::: RECORDED INFORMATION :::

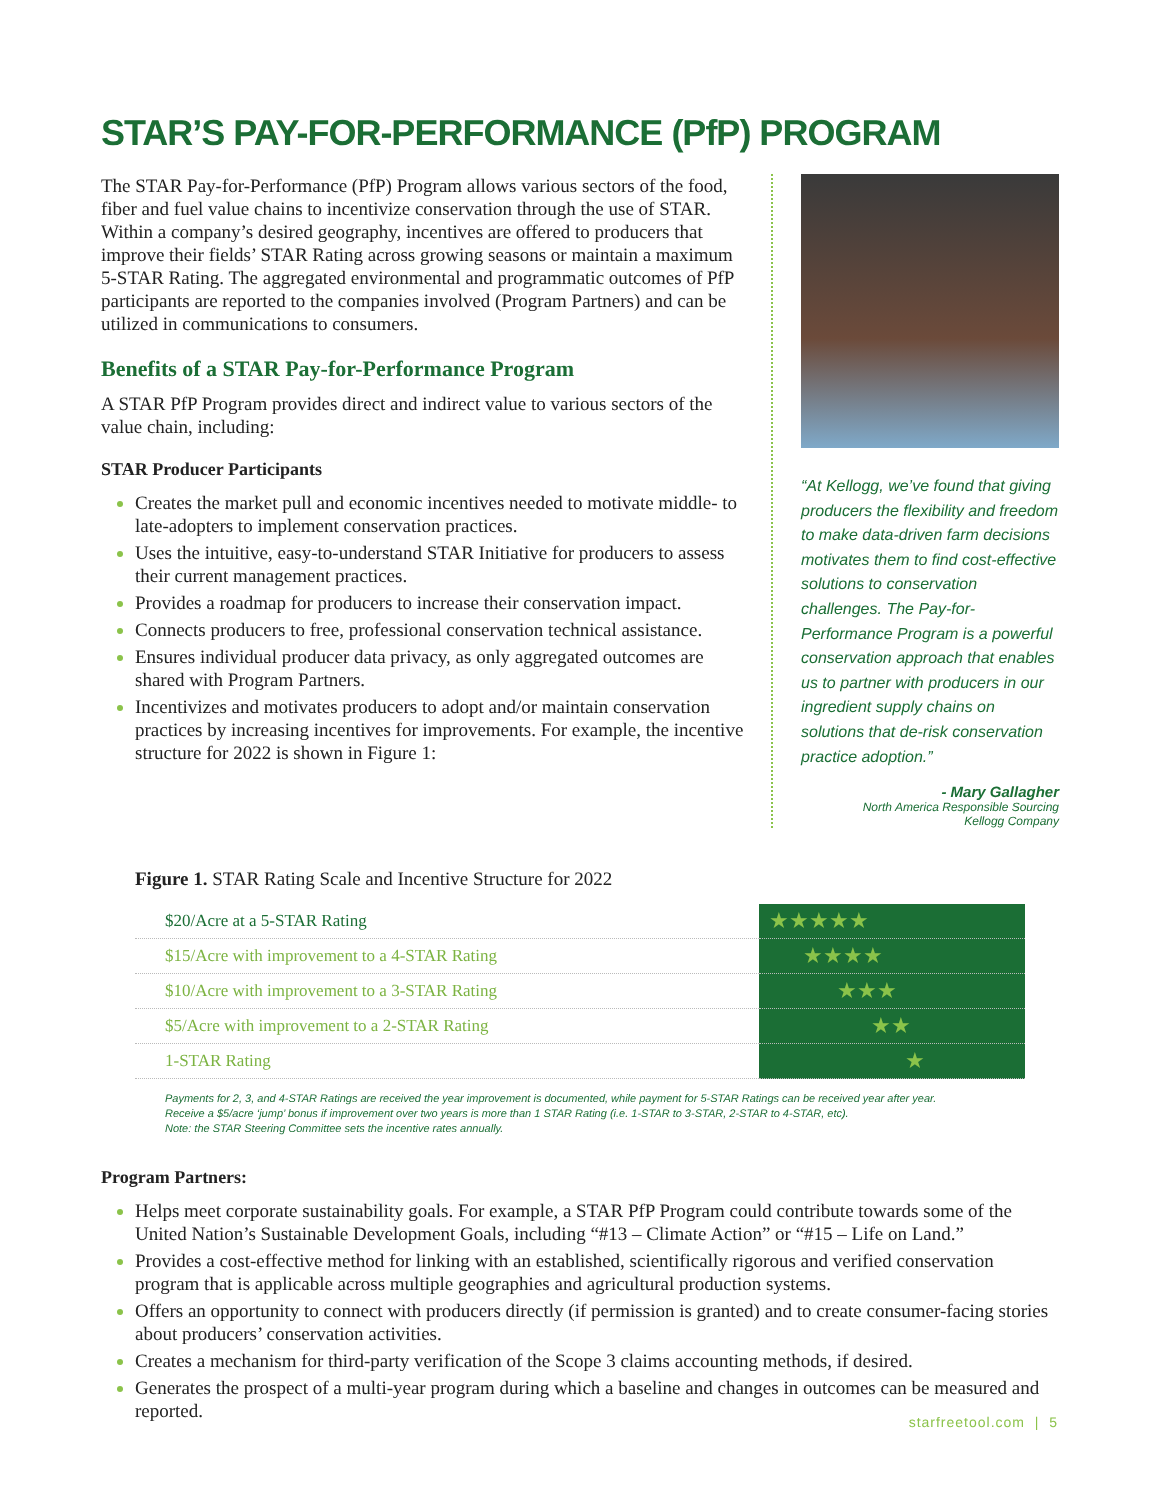STAR’S PAY-FOR-PERFORMANCE (PfP) PROGRAM
The STAR Pay-for-Performance (PfP) Program allows various sectors of the food, fiber and fuel value chains to incentivize conservation through the use of STAR. Within a company’s desired geography, incentives are offered to producers that improve their fields’ STAR Rating across growing seasons or maintain a maximum 5-STAR Rating. The aggregated environmental and programmatic outcomes of PfP participants are reported to the companies involved (Program Partners) and can be utilized in communications to consumers.
Benefits of a STAR Pay-for-Performance Program
A STAR PfP Program provides direct and indirect value to various sectors of the value chain, including:
STAR Producer Participants
Creates the market pull and economic incentives needed to motivate middle- to late-adopters to implement conservation practices.
Uses the intuitive, easy-to-understand STAR Initiative for producers to assess their current management practices.
Provides a roadmap for producers to increase their conservation impact.
Connects producers to free, professional conservation technical assistance.
Ensures individual producer data privacy, as only aggregated outcomes are shared with Program Partners.
Incentivizes and motivates producers to adopt and/or maintain conservation practices by increasing incentives for improvements. For example, the incentive structure for 2022 is shown in Figure 1:
“At Kellogg, we’ve found that giving producers the flexibility and freedom to make data-driven farm decisions motivates them to find cost-effective solutions to conservation challenges. The Pay-for-Performance Program is a powerful conservation approach that enables us to partner with producers in our ingredient supply chains on solutions that de-risk conservation practice adoption.”
- Mary Gallagher
North America Responsible Sourcing
Kellogg Company
Figure 1. STAR Rating Scale and Incentive Structure for 2022
| $20/Acre at a 5-STAR Rating | ★★★★★ |
| $15/Acre with improvement to a 4-STAR Rating | ★★★★ |
| $10/Acre with improvement to a 3-STAR Rating | ★★★ |
| $5/Acre with improvement to a 2-STAR Rating | ★★ |
| 1-STAR Rating | ★ |
Payments for 2, 3, and 4-STAR Ratings are received the year improvement is documented, while payment for 5-STAR Ratings can be received year after year.
Receive a $5/acre ‘jump’ bonus if improvement over two years is more than 1 STAR Rating (i.e. 1-STAR to 3-STAR, 2-STAR to 4-STAR, etc).
Note: the STAR Steering Committee sets the incentive rates annually.
Program Partners:
Helps meet corporate sustainability goals. For example, a STAR PfP Program could contribute towards some of the United Nation’s Sustainable Development Goals, including “#13 – Climate Action” or “#15 – Life on Land.”
Provides a cost-effective method for linking with an established, scientifically rigorous and verified conservation program that is applicable across multiple geographies and agricultural production systems.
Offers an opportunity to connect with producers directly (if permission is granted) and to create consumer-facing stories about producers’ conservation activities.
Creates a mechanism for third-party verification of the Scope 3 claims accounting methods, if desired.
Generates the prospect of a multi-year program during which a baseline and changes in outcomes can be measured and reported.
starfreetool.com | 5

:::

WHAT YOU WILL DO: Your task is to return the entries above exactly, with no pictures.

SOLVED EXERCISE:
STAR’S PAY-FOR-PERFORMANCE (PfP) PROGRAM
The STAR Pay-for-Performance (PfP) Program allows various sectors of the food, fiber and fuel value chains to incentivize conservation through the use of STAR. Within a company’s desired geography, incentives are offered to producers that improve their fields’ STAR Rating across growing seasons or maintain a maximum 5-STAR Rating. The aggregated environmental and programmatic outcomes of PfP participants are reported to the companies involved (Program Partners) and can be utilized in communications to consumers.
Benefits of a STAR Pay-for-Performance Program
A STAR PfP Program provides direct and indirect value to various sectors of the value chain, including:
STAR Producer Participants
Creates the market pull and economic incentives needed to motivate middle- to late-adopters to implement conservation practices.
Uses the intuitive, easy-to-understand STAR Initiative for producers to assess their current management practices.
Provides a roadmap for producers to increase their conservation impact.
Connects producers to free, professional conservation technical assistance.
Ensures individual producer data privacy, as only aggregated outcomes are shared with Program Partners.
Incentivizes and motivates producers to adopt and/or maintain conservation practices by increasing incentives for improvements. For example, the incentive structure for 2022 is shown in Figure 1:
“At Kellogg, we’ve found that giving producers the flexibility and freedom to make data-driven farm decisions motivates them to find cost-effective solutions to conservation challenges. The Pay-for-Performance Program is a powerful conservation approach that enables us to partner with producers in our ingredient supply chains on solutions that de-risk conservation practice adoption.”
- Mary Gallagher
North America Responsible Sourcing
Kellogg Company
Figure 1. STAR Rating Scale and Incentive Structure for 2022
| $20/Acre at a 5-STAR Rating | ★★★★★ |
| $15/Acre with improvement to a 4-STAR Rating | ★★★★ |
| $10/Acre with improvement to a 3-STAR Rating | ★★★ |
| $5/Acre with improvement to a 2-STAR Rating | ★★ |
| 1-STAR Rating | ★ |
Payments for 2, 3, and 4-STAR Ratings are received the year improvement is documented, while payment for 5-STAR Ratings can be received year after year.
Receive a $5/acre ‘jump’ bonus if improvement over two years is more than 1 STAR Rating (i.e. 1-STAR to 3-STAR, 2-STAR to 4-STAR, etc).
Note: the STAR Steering Committee sets the incentive rates annually.
Program Partners:
Helps meet corporate sustainability goals. For example, a STAR PfP Program could contribute towards some of the United Nation’s Sustainable Development Goals, including “#13 – Climate Action” or “#15 – Life on Land.”
Provides a cost-effective method for linking with an established, scientifically rigorous and verified conservation program that is applicable across multiple geographies and agricultural production systems.
Offers an opportunity to connect with producers directly (if permission is granted) and to create consumer-facing stories about producers’ conservation activities.
Creates a mechanism for third-party verification of the Scope 3 claims accounting methods, if desired.
Generates the prospect of a multi-year program during which a baseline and changes in outcomes can be measured and reported.
starfreetool.com | 5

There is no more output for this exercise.